Work to be completed
Please rewrite everything in the records below, from the line containing "Puxadores em MDF, conferindo um" down to the line containing "para uma melhor organização", both included, as a numbered list, leaving out any blank lines.

Data records
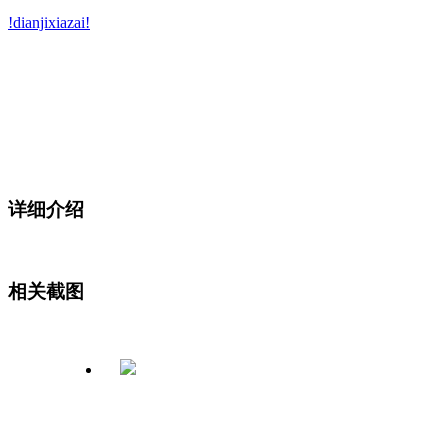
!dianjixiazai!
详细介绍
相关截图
==
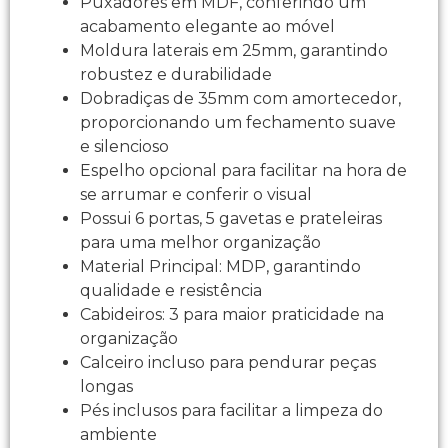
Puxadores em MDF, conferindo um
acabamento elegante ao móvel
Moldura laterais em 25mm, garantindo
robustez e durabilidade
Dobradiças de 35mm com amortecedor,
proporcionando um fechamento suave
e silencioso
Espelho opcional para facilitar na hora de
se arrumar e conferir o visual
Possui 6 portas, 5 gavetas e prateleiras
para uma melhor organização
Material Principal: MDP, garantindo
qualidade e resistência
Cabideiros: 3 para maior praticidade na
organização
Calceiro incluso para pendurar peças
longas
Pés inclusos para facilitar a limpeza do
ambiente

Answer space
1. Puxadores em MDF, conferindo um
2. acabamento elegante ao móvel
3. Moldura laterais em 25mm, garantindo
4. robustez e durabilidade
5. Dobradiças de 35mm com amortecedor,
6. proporcionando um fechamento suave
7. e silencioso
8. Espelho opcional para facilitar na hora de
9. se arrumar e conferir o visual
10. Possui 6 portas, 5 gavetas e prateleiras
11. para uma melhor organização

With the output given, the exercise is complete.